Yesterday, I mentioned that I am the inventor of the peanut butter and tuna fish sandwich.

This bit of culinary brilliance was born of necessity.

As a kid, my mother occasionally served us tuna fish sandwiches for lunch. Rightfully despising mayonnaise more than almost any other food product on the planet, my sandwiches consisted of tuna on white bread.

Nothing more.

Lacking any binding agent, the tuna in my sandwich would simply fall out whenever I lifted it off the plate, making it difficult and annoying to eat.

One day, as my mother was making our lunch, I saw a can of tuna fish sitting beside a jar of peanut butter, and I had an inspiration.
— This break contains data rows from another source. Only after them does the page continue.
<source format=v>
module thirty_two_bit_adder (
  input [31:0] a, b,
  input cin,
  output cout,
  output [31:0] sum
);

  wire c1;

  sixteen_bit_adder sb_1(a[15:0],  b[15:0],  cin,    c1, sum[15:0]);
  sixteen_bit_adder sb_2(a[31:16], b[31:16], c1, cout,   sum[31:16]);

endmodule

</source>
I took a dollop of peanut butter and popped it into the microwave for a few seconds, just long enough to soften it a bit, then I mixed it with tuna fish before placing it on my Wonder bread.

The peanut butter and tuna fish sandwich was born.

And it was good.

The typical reaction when I mention this sandwich is disgust, but this annoys me for two reasons:

  1. People have told me I should like more food, try more foods, and give more food a chance. Yet when I suggest that they might find this sandwich tasty, people refuse to even consider the possibility.
  2. People eat raw fish on a regular basis. Bull testicles. Olive loaf. Jello salad. Chitlins. Many of these foods probably seemed disgusting to you at some point (and some might still sound disgusting), but they are all regularly eaten in this country. You’re almost certainly eating food today that you once thought would be awful. Is peanut butter and tuna fish really all that different?
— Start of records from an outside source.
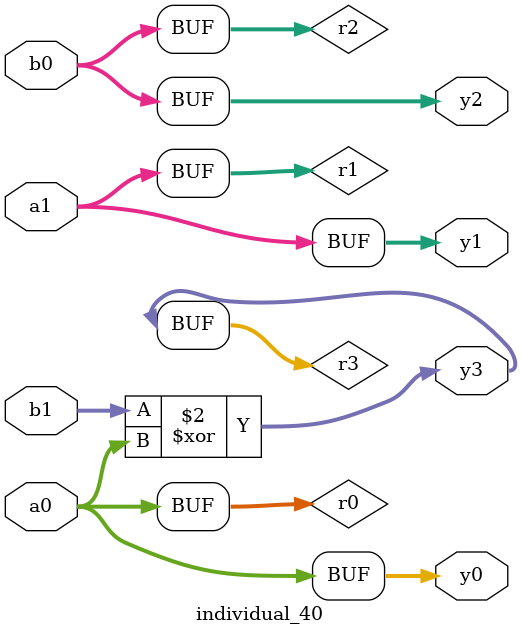
<source format=sv>
module individual_40(input logic [15:0] a1, input logic [15:0] a0, input logic [15:0] b1, input logic [15:0] b0, output logic [15:0] y3, output logic [15:0] y2, output logic [15:0] y1, output logic [15:0] y0);
logic [15:0] r0, r1, r2, r3; 
 always@(*) begin 
	 r0 = a0; r1 = a1; r2 = b0; r3 = b1; 
 	 r3  ^=  a0 ;
 	 y3 = r3; y2 = r2; y1 = r1; y0 = r0; 
end
endmodule
</source>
For the record, I’ve served friends peanut butter and tuna fish. Years ago, I designed and operated a race for my friends, modeled after the television show The Amazing Race. Teams of two raced around town, completing tasks and taking on challenges. It was great fun and even better when Elysha became involved after the first year.
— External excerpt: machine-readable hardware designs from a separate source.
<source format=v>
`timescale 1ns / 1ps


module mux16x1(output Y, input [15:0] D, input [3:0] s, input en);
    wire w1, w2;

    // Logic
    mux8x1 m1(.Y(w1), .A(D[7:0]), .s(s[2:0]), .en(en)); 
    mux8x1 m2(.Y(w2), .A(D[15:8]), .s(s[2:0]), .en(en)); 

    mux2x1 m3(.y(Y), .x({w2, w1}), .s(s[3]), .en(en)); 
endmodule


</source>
Each one of my races had a theme. One year, the theme was me:

Tasks and challenges related to my life. One of my tasks was to eat a peanut butter and tuna fish sandwich. At least two people participating in that race admitted to liking the sandwich, and I have served it to several others since then.

As far as I know, at least two people still eat peanut butter and tuna fish sandwiches regularly.

I’m not saying you will like peanut butter and tuna fish sandwiches. I merely suggesting that you have an open mind about the thing. If you’re willing to try raw squid or partake in ice cream that tastes like leftover cereal milk or pretend that green bean casserole is little more than a Trojan horse for Campbell’s cream of mushroom soup, maybe you could give my creation a chance.

Or at least not mock it until you’ve tried it.